Artwork#3 Recording the Sounds of the Environment
In my practice, I use microphones in two ways: to record and amplify the notes and sounds created with seaweed and instruments, and to capture ambient sounds in nature and urban environments. I then use both types of noises to create my sound art pieces. For that purpose, I work with a wide range of specialized microphones for field recording, such as hydrophones (capturing aquatic acoustics), geophones (sensitive to subtle terrestrial vibrations), and contact microphones (designed to register vibrations from oscillating objects, such as the kelp I play with). These devices magnify the acoustic footprint of musical instruments, broadening the spectrum of musical articulation. In addition, I also use conventional microphones, pivotal for intercepting aerial sound waves, thus forming the backbone of the 'blue carbon music’ technology. With these tools, I am able to integrate sounds coming from terrestrial, aquatic, and human-made environments, all critical in conveying the essence of climate change. During the fellowship, I will be using all these different types of microphone to record the sounds in SERC (Smithsonian Environmental Research Center) environments. In particular, the machine noises from the research fields captured directly with the contact microphone show unique sound mapping of Blue Carbon.

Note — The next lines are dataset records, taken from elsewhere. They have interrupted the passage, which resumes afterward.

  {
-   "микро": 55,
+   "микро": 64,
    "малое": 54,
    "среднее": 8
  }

Artwork#4 Performances and Workshops
As a musician, performances are a very important component of my practice. I have performed with Blue Carbon Sound at different music festivals, ecology workshops, and street concerts, showing the audience how we create music with seaweed and sharing our environmental message. These photographs are from different events. One at the Hotchpotch Music Festival, Yokohama, whose theme was 'Too damn HOT’— inspired by the title of an old jazz song by Cole Porter and referring to our planet’s intense heat. There, I facilitated workshops and simultaneously played on kelp instruments, creating a space for easy engagement with art and climate change awareness. The other event was a street performance in Tokyo, where our collective shared our music experiments and message with passersby; we even invited some of them use our seaweed instruments to experience their sound capacity themselves. Exchanges and interactions are integral parts in my practice.

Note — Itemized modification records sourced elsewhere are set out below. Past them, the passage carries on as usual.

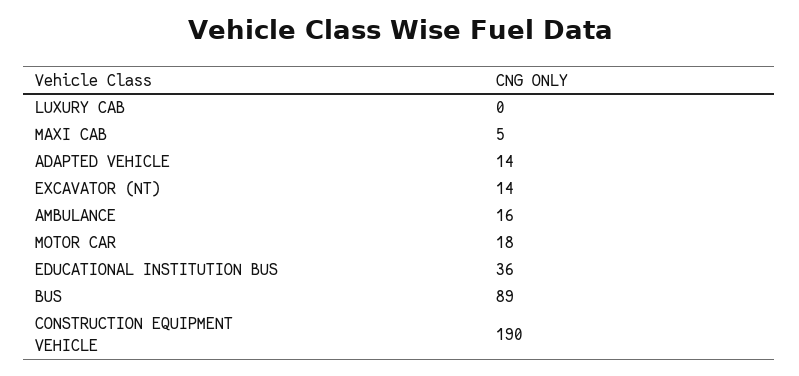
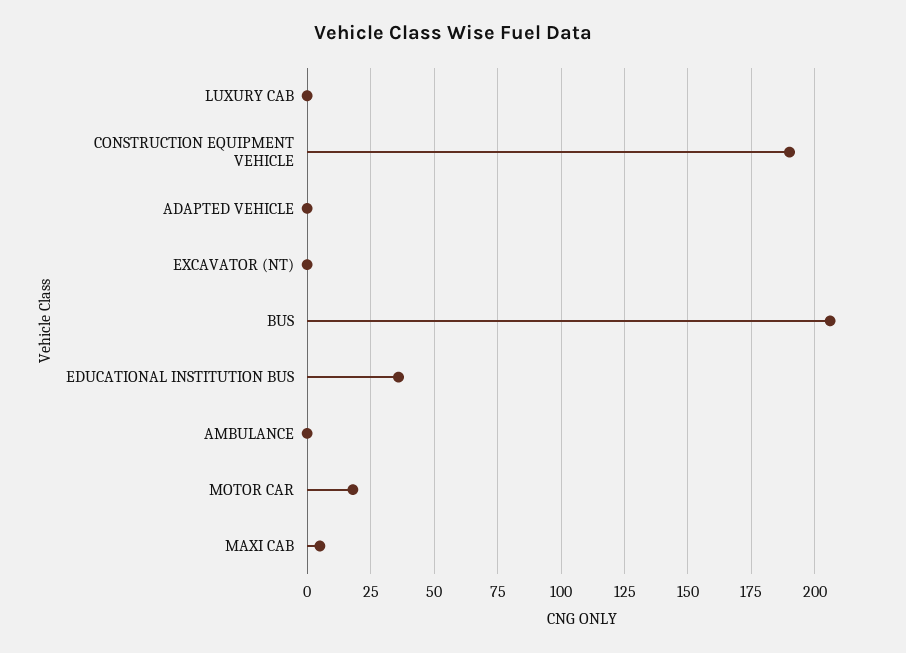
  {
    "LUXURY CAB": 0,
    "MAXI CAB": 5,
-   "ADAPTED VEHICLE": 14,
+   "ADAPTED VEHICLE": 0,
-   "EXCAVATOR (NT)": 14,
+   "EXCAVATOR (NT)": 0,
-   "AMBULANCE": 16,
+   "AMBULANCE": 0,
    "MOTOR CAR": 18,
    "EDUCATIONAL INSTITUTION BUS": 36,
-   "BUS": 89,
+   "BUS": 205,
    "CONSTRUCTION EQUIPMENT VEHICLE": 190
  }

Artwork#5 Photosynthesizers over Land and Sea: Take Five
Take Five
This work is a joint performance of music created with the kelp instruments and the making of a seaweed installation, in the Japanese traditional Ikebana style. This performance took place at Nakacho House in Tokyo. While I am playing with my seaweed instruments, my collaborator and Ikebana artist Hiroe Katoh is arranging different fragments of kelp and various plants and flowers, creating a visually striking component to the piece. By using both sea and land vegetation, I want to highlight their similarity and how necessary their preservation is today: without the oxygenic photosynthesis process, humanity can not survive.

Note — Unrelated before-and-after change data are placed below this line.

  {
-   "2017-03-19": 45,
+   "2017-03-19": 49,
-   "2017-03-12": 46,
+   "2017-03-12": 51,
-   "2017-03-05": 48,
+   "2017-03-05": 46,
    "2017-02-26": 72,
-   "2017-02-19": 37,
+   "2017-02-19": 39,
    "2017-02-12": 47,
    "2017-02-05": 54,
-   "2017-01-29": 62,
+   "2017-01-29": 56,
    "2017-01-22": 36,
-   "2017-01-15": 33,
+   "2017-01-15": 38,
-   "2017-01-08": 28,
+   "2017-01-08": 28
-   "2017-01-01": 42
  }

The improvisational materials for this collaboration with an Ikebana performance were inspired by "Take Five," a renowned jazz track. The choice reflects the fact that seaweeds store five times more carbon dioxide than land plants, akin to the song's five beats. The performance aims to capture the swaying of seaweed in the ocean using steady, long notes. Additionally, a new way to play kelp instruments was devised, using dried dark kelp with tightly stretched strings.